Aile içi evlilikleriyle nam salmış, entelektüel bir "dönek"!

Dünya edebiyatının hafta başında yitirdiği Mario Vargas Llosa'dan(MVL) bahsediyorum.

Küba devrimi ve Castro aşkıyla yola koyulmuş, 70'li yılların sonunda Thatcher'la metamorfoza uğramış, "piyasacılık, neoliberalizm"in gazıyla işi Bolsonoro sempatizanlığına dek vardırmış, son demlerde bir "palyaço" olarak tanımladığı Trump'la nihayet kendine gelmiş...

MVL'nin düşünsel gelgitlerini böyle özetleyebiliriz. Özel yaşamı daha az gelgitli değil.

Yakışıklılığı ve karizması ile Kundera ile yarıştırılan MVL, düşünsel zikzakları kadar fırtınalı bir hayat yaşadı.

Otobiyografik Julia Teyze romanında kendisinin birebir anlattığı, ikinci turda kayınvalidesi olacak bir kadının kız kardeşiyle yaptığı ilk evlilikten hiç bahsetmeyeceğim.

Teyze-eşle Paris'te yaşadıkları yıllarda yanlarına Julia'nın yeni yetme kuzeni Patricia gelir.

Gönül işlerinde, gündüz kuşağı programlarına taş çıkartacak ilişkilere dalan 28 yaşındaki genç yazar, jet hızıyla genç kuzeni ayartır ve iki ay içinde teyzeyi boşayıp, kuzeni alır.

O yıllarda şöhret merdivenlerini tırmanan MVL ile 50 yıl evli kalmayı başaran Patricia, dişli çıkmıştır.
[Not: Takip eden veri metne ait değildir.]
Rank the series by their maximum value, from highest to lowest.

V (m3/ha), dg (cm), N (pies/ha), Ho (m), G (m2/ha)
Yazarın dişi sineği kaçırmayan çapkınlıklarına göz yuman ikinci eş, arka planda kalmayı kabullenmiş; "dahi koca"nın sekreterliğini ve menejerliğini üstlenmiştir.
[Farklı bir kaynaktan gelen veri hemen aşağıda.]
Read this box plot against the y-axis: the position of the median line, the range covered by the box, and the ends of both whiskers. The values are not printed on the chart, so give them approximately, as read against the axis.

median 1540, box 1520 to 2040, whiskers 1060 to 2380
Patricia yıllar sonra bu ilişkiyi "Yetenek Mario'nun ama özveri benim. Çok emek verdim. Ben olmasam, Mario yazar olamazdı!" diye anlatacaktır.

GABO'YA İNEN YUMRUK

2010'da Nobel edebiyat ödülü alacak olan MVL ile Patricia'nın roman tadındaki maceralarından en hatırda kalanı şöyle:

Yıl 1974.

İspanya'da Franko yıllarının sonu. Başta Marquez olmak üzere, Jose Donoso, Julio Cortazar gibi Güney Amerika edebiyatının yıldız isimleri Vargas Llosa'lar gibi Barselona'da konuşlanmışlar.

Patricia "Yeter artık! Peru'ya ülkemize geri dönelim" diyor. Eşyaları Barselona'dan, Rossini isimli bir İtalyan yolcu gemisine yüklüyorlar. Okyanusu gemiyle geçecekler. Ama gemi okyanusa varmadan, MVL gönlünü Susana isimli bir yolcuya kaptırıyor. Ve Patricia'yı bırakıp yolculuğu Susana ile tamamlıyor.

Bunun artık son damla olduğu düşünülüyor. Patricia, kocasıyla ortak dostları, Gabo'ya -Gabriel Garcia Marquez- dert yanarken; o da çapkın olan Kolombiyalı yazar, "Sen de bu kadar çantada keklik olma. Gel hadi Mario'yu biraz kıskandıralım! Eğer olmazsa, boşanman için sana benim avukatlarım yardım eder" diyor.

MVL bunu duyuyor ve tez elden karısına döndüğü gibi Latin Amerika'nın Nobelli diğer büyük yazarı Marquez'i ilk gördüğü yerde yumruklayarak yüzünü gözünü dağıtıyor.

Bu iki yazarın "son görüşmesi" oluyor. Bir daha hiç karşılaşmıyorlar.

Hayal gücüne ne hacet, adamın kendi hayatı doğrudan roman. Ama durun daha bitmedi.

Patricia sabrede ede böyle... 2015 yılında, yazarla olan evliliklerinin 50. yılını dolduruyor.